[WHAT TO PRODUCE] The answer should match the records character for character.

BEGIN RECORDS SHOWN

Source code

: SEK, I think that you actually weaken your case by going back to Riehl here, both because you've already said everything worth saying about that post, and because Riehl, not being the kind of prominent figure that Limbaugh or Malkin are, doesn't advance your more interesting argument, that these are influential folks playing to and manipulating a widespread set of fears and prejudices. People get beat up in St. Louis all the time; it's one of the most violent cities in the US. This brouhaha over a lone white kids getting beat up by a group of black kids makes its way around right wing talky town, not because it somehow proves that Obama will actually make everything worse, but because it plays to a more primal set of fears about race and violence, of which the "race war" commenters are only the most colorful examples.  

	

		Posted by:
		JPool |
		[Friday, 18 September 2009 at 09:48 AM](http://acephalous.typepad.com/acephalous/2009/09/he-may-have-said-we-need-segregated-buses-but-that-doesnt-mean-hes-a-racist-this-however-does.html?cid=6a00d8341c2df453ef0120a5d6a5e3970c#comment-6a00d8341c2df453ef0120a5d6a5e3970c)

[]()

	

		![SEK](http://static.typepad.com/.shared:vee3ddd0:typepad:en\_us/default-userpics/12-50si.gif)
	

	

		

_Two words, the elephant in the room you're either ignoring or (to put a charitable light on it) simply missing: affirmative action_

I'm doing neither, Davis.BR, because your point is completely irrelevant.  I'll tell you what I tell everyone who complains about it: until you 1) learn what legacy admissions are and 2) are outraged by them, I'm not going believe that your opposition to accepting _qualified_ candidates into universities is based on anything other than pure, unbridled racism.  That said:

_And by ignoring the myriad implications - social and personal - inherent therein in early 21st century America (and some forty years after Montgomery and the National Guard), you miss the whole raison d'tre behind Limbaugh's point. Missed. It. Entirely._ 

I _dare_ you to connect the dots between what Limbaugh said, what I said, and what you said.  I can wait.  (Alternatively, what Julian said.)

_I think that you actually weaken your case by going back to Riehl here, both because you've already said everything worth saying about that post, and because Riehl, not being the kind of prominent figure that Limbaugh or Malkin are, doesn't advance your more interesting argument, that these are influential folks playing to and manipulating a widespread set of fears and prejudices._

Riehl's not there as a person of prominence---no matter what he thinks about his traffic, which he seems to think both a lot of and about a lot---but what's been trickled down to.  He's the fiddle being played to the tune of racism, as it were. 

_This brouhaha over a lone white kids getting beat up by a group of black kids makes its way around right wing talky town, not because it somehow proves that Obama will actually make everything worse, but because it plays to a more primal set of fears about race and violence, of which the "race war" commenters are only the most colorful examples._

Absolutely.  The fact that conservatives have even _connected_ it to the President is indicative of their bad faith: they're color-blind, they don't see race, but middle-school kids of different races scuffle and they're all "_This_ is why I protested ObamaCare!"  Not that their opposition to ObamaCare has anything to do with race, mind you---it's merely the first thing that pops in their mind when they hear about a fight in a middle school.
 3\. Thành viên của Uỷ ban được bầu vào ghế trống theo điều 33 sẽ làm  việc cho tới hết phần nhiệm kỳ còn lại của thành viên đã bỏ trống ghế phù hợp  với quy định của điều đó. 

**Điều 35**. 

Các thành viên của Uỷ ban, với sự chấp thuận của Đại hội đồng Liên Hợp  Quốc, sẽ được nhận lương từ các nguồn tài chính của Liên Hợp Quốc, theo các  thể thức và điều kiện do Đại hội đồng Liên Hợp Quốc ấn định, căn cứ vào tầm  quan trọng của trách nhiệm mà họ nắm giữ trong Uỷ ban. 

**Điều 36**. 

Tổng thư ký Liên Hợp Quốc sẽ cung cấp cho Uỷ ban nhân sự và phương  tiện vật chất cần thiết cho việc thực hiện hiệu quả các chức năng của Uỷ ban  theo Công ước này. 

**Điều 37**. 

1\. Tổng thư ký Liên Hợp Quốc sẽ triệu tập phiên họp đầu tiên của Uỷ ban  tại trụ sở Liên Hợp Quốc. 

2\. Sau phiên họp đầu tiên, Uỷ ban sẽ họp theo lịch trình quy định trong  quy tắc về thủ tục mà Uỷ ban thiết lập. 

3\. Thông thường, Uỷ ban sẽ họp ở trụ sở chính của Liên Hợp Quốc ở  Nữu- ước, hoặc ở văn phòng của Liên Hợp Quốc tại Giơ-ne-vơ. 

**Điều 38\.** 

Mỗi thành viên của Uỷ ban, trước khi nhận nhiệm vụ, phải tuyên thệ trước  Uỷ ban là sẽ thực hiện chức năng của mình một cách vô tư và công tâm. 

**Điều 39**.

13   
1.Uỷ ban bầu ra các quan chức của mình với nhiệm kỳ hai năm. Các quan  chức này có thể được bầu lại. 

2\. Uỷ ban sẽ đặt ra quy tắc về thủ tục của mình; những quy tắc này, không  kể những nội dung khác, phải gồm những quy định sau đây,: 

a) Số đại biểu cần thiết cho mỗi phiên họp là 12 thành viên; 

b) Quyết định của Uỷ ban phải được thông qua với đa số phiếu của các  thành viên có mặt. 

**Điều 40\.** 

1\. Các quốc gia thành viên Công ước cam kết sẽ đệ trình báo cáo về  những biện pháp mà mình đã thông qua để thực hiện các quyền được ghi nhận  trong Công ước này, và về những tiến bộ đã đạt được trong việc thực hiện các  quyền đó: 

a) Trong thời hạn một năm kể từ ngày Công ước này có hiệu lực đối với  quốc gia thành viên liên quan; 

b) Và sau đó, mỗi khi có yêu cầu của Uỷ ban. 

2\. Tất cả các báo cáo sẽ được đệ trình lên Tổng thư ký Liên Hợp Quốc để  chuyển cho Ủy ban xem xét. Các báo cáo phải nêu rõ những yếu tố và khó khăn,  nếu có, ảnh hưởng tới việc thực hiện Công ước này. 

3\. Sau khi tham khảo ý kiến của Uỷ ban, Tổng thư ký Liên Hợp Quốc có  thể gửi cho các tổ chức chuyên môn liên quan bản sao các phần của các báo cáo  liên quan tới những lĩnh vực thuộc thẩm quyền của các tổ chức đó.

END RECORDS SHOWN

[TASK OUTPUT]
Source code

: SEK, I think that you actually weaken your case by going back to Riehl here, both because you've already said everything worth saying about that post, and because Riehl, not being the kind of prominent figure that Limbaugh or Malkin are, doesn't advance your more interesting argument, that these are influential folks playing to and manipulating a widespread set of fears and prejudices. People get beat up in St. Louis all the time; it's one of the most violent cities in the US. This brouhaha over a lone white kids getting beat up by a group of black kids makes its way around right wing talky town, not because it somehow proves that Obama will actually make everything worse, but because it plays to a more primal set of fears about race and violence, of which the "race war" commenters are only the most colorful examples.  

	

		Posted by:
		JPool |
		[Friday, 18 September 2009 at 09:48 AM](http://acephalous.typepad.com/acephalous/2009/09/he-may-have-said-we-need-segregated-buses-but-that-doesnt-mean-hes-a-racist-this-however-does.html?cid=6a00d8341c2df453ef0120a5d6a5e3970c#comment-6a00d8341c2df453ef0120a5d6a5e3970c)

[]()

	

		![SEK](http://static.typepad.com/.shared:vee3ddd0:typepad:en\_us/default-userpics/12-50si.gif)
	

	

		

_Two words, the elephant in the room you're either ignoring or (to put a charitable light on it) simply missing: affirmative action_

I'm doing neither, Davis.BR, because your point is completely irrelevant.  I'll tell you what I tell everyone who complains about it: until you 1) learn what legacy admissions are and 2) are outraged by them, I'm not going believe that your opposition to accepting _qualified_ candidates into universities is based on anything other than pure, unbridled racism.  That said:

_And by ignoring the myriad implications - social and personal - inherent therein in early 21st century America (and some forty years after Montgomery and the National Guard), you miss the whole raison d'tre behind Limbaugh's point. Missed. It. Entirely._ 

I _dare_ you to connect the dots between what Limbaugh said, what I said, and what you said.  I can wait.  (Alternatively, what Julian said.)

_I think that you actually weaken your case by going back to Riehl here, both because you've already said everything worth saying about that post, and because Riehl, not being the kind of prominent figure that Limbaugh or Malkin are, doesn't advance your more interesting argument, that these are influential folks playing to and manipulating a widespread set of fears and prejudices._

Riehl's not there as a person of prominence---no matter what he thinks about his traffic, which he seems to think both a lot of and about a lot---but what's been trickled down to.  He's the fiddle being played to the tune of racism, as it were. 

_This brouhaha over a lone white kids getting beat up by a group of black kids makes its way around right wing talky town, not because it somehow proves that Obama will actually make everything worse, but because it plays to a more primal set of fears about race and violence, of which the "race war" commenters are only the most colorful examples._

Absolutely.  The fact that conservatives have even _connected_ it to the President is indicative of their bad faith: they're color-blind, they don't see race, but middle-school kids of different races scuffle and they're all "_This_ is why I protested ObamaCare!"  Not that their opposition to ObamaCare has anything to do with race, mind you---it's merely the first thing that pops in their mind when they hear about a fight in a middle school.
 3\. Thành viên của Uỷ ban được bầu vào ghế trống theo điều 33 sẽ làm  việc cho tới hết phần nhiệm kỳ còn lại của thành viên đã bỏ trống ghế phù hợp  với quy định của điều đó. 

**Điều 35**. 

Các thành viên của Uỷ ban, với sự chấp thuận của Đại hội đồng Liên Hợp  Quốc, sẽ được nhận lương từ các nguồn tài chính của Liên Hợp Quốc, theo các  thể thức và điều kiện do Đại hội đồng Liên Hợp Quốc ấn định, căn cứ vào tầm  quan trọng của trách nhiệm mà họ nắm giữ trong Uỷ ban. 

**Điều 36**. 

Tổng thư ký Liên Hợp Quốc sẽ cung cấp cho Uỷ ban nhân sự và phương  tiện vật chất cần thiết cho việc thực hiện hiệu quả các chức năng của Uỷ ban  theo Công ước này. 

**Điều 37**. 

1\. Tổng thư ký Liên Hợp Quốc sẽ triệu tập phiên họp đầu tiên của Uỷ ban  tại trụ sở Liên Hợp Quốc. 

2\. Sau phiên họp đầu tiên, Uỷ ban sẽ họp theo lịch trình quy định trong  quy tắc về thủ tục mà Uỷ ban thiết lập. 

3\. Thông thường, Uỷ ban sẽ họp ở trụ sở chính của Liên Hợp Quốc ở  Nữu- ước, hoặc ở văn phòng của Liên Hợp Quốc tại Giơ-ne-vơ. 

**Điều 38\.** 

Mỗi thành viên của Uỷ ban, trước khi nhận nhiệm vụ, phải tuyên thệ trước  Uỷ ban là sẽ thực hiện chức năng của mình một cách vô tư và công tâm. 

**Điều 39**.

13   
1.Uỷ ban bầu ra các quan chức của mình với nhiệm kỳ hai năm. Các quan  chức này có thể được bầu lại. 

2\. Uỷ ban sẽ đặt ra quy tắc về thủ tục của mình; những quy tắc này, không  kể những nội dung khác, phải gồm những quy định sau đây,: 

a) Số đại biểu cần thiết cho mỗi phiên họp là 12 thành viên; 

b) Quyết định của Uỷ ban phải được thông qua với đa số phiếu của các  thành viên có mặt. 

**Điều 40\.** 

1\. Các quốc gia thành viên Công ước cam kết sẽ đệ trình báo cáo về  những biện pháp mà mình đã thông qua để thực hiện các quyền được ghi nhận  trong Công ước này, và về những tiến bộ đã đạt được trong việc thực hiện các  quyền đó: 

a) Trong thời hạn một năm kể từ ngày Công ước này có hiệu lực đối với  quốc gia thành viên liên quan; 

b) Và sau đó, mỗi khi có yêu cầu của Uỷ ban. 

2\. Tất cả các báo cáo sẽ được đệ trình lên Tổng thư ký Liên Hợp Quốc để  chuyển cho Ủy ban xem xét. Các báo cáo phải nêu rõ những yếu tố và khó khăn,  nếu có, ảnh hưởng tới việc thực hiện Công ước này. 

3\. Sau khi tham khảo ý kiến của Uỷ ban, Tổng thư ký Liên Hợp Quốc có  thể gửi cho các tổ chức chuyên môn liên quan bản sao các phần của các báo cáo  liên quan tới những lĩnh vực thuộc thẩm quyền của các tổ chức đó.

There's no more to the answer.